■ Assignment: Whichever lines include the word "bottle", copy them as they appear in the data.

*** Dataset records ***

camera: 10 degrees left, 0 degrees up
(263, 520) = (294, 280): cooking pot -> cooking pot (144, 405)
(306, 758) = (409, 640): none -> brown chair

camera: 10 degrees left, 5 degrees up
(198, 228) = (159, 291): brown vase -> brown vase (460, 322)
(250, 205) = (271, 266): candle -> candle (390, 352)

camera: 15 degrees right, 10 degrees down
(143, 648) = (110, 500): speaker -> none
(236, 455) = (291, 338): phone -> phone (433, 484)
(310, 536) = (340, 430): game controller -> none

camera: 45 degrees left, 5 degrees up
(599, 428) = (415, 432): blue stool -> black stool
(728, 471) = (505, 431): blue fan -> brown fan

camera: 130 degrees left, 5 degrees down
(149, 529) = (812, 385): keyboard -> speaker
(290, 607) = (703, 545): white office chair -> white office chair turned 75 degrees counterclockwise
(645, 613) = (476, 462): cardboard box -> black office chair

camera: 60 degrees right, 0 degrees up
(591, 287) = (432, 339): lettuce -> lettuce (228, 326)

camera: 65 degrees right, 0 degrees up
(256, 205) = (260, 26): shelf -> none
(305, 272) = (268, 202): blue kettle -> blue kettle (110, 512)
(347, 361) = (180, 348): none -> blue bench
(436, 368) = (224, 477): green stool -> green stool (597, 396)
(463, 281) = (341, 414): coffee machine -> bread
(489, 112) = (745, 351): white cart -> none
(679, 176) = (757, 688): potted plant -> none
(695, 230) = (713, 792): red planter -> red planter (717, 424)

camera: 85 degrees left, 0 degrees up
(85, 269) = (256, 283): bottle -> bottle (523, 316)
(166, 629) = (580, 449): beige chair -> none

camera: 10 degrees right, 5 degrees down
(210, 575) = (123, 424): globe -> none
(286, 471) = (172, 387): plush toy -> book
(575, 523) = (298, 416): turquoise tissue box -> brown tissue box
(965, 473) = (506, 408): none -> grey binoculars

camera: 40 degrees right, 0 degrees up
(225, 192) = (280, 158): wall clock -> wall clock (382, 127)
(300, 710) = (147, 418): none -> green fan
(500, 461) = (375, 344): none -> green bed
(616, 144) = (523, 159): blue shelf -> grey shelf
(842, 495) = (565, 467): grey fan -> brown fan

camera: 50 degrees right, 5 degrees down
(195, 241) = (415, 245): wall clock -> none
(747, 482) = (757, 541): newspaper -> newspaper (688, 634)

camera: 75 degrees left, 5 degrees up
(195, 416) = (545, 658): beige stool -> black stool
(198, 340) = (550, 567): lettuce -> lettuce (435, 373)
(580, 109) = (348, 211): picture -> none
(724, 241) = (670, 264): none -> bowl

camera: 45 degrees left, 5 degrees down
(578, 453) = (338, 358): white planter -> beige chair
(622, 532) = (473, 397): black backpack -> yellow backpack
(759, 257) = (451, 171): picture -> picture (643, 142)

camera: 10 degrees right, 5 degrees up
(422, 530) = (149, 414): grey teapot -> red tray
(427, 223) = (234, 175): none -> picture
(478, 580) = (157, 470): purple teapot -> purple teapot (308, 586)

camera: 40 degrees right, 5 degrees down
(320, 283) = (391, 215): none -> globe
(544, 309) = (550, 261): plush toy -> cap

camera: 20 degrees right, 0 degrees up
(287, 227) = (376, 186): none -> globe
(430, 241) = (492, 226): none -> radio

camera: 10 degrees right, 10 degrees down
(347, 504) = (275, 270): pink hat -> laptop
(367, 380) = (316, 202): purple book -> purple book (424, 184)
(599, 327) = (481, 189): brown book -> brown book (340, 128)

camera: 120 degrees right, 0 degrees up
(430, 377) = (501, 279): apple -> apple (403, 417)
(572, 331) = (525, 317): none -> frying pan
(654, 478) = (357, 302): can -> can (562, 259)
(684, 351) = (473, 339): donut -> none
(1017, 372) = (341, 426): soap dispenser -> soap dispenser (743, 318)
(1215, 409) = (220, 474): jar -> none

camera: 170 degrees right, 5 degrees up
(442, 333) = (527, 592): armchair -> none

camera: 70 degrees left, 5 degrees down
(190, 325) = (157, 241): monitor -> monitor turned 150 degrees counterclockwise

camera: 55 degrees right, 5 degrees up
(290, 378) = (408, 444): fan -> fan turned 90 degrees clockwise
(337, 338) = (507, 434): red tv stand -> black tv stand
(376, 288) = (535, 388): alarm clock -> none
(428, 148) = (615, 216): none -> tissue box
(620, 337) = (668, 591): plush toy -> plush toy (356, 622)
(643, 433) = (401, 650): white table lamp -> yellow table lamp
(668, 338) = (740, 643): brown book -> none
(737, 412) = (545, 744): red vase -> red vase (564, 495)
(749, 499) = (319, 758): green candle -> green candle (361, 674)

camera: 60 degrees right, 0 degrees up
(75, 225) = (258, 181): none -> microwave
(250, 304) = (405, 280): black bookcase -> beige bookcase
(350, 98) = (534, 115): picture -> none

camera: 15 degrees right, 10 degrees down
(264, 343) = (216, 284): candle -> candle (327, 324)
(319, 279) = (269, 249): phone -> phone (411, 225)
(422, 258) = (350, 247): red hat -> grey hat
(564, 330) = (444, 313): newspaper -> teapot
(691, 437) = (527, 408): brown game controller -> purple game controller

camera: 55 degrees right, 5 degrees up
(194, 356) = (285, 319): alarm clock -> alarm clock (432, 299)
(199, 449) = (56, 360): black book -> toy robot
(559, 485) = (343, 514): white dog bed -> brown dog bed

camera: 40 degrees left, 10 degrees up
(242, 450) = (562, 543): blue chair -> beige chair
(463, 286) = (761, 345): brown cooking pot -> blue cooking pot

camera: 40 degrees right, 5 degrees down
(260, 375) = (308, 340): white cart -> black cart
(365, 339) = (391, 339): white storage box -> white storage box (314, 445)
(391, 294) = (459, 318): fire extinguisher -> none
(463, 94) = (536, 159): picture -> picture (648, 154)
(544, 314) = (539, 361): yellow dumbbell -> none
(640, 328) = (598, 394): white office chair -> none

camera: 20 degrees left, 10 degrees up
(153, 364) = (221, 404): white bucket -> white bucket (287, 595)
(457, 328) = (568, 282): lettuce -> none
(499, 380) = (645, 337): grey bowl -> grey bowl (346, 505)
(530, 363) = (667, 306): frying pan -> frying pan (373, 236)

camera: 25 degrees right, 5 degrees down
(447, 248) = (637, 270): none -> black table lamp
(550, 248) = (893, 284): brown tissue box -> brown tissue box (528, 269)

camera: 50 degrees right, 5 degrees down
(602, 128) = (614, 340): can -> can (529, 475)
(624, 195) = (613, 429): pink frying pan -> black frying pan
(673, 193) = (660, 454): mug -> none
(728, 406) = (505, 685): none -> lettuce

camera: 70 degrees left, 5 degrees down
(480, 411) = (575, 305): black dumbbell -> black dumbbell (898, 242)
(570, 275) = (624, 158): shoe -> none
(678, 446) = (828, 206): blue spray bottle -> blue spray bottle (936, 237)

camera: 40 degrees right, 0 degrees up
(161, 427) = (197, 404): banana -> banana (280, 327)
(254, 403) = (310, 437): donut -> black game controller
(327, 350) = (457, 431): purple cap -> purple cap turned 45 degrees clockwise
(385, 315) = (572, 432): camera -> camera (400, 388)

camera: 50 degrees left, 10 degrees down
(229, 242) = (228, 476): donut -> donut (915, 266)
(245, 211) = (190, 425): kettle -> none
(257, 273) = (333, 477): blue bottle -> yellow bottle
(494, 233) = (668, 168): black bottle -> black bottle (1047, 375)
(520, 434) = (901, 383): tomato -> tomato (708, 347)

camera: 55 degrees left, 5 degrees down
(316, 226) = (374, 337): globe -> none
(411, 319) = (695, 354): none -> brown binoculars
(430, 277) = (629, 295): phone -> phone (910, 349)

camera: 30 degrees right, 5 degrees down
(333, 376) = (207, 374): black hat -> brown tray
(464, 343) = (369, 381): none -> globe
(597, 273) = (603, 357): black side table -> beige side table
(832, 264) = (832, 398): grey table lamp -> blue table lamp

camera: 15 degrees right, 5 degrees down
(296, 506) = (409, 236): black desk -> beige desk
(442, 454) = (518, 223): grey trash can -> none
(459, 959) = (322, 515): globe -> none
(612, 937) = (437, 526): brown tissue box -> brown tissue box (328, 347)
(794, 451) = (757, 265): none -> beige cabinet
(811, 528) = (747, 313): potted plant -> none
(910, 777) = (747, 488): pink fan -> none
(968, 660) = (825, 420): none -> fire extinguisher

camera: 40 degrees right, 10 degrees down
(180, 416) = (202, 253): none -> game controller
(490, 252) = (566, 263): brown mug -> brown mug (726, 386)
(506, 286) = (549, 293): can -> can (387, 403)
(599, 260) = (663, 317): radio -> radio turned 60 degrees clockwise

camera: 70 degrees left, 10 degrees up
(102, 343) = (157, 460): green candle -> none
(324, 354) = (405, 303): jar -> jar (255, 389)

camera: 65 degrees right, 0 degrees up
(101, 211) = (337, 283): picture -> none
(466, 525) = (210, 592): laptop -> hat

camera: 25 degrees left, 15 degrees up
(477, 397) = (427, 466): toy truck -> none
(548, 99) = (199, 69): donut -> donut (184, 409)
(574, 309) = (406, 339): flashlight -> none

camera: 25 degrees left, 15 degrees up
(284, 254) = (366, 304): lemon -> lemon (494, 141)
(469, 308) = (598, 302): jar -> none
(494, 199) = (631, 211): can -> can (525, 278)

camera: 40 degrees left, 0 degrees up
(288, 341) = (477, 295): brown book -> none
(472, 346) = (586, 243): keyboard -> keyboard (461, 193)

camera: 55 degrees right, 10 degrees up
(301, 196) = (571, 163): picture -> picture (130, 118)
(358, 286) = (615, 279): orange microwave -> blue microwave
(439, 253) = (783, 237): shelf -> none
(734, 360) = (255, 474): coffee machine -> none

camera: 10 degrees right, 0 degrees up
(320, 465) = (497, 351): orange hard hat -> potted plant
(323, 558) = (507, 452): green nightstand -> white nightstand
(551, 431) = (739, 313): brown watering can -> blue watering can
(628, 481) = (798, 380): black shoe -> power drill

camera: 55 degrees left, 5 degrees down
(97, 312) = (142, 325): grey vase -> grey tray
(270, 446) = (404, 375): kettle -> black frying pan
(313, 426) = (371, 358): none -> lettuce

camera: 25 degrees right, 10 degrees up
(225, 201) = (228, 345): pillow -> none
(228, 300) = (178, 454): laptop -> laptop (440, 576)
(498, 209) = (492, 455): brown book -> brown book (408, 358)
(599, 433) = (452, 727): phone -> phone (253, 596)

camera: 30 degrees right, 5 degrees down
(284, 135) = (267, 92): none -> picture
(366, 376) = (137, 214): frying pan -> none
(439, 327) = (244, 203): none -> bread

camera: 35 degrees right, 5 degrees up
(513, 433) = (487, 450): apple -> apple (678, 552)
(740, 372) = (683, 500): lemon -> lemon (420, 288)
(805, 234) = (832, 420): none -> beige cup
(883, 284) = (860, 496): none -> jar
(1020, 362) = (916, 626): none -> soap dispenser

***

■ Written answer:
(85, 269) = (256, 283): bottle -> bottle (523, 316)
(678, 446) = (828, 206): blue spray bottle -> blue spray bottle (936, 237)
(257, 273) = (333, 477): blue bottle -> yellow bottle
(494, 233) = (668, 168): black bottle -> black bottle (1047, 375)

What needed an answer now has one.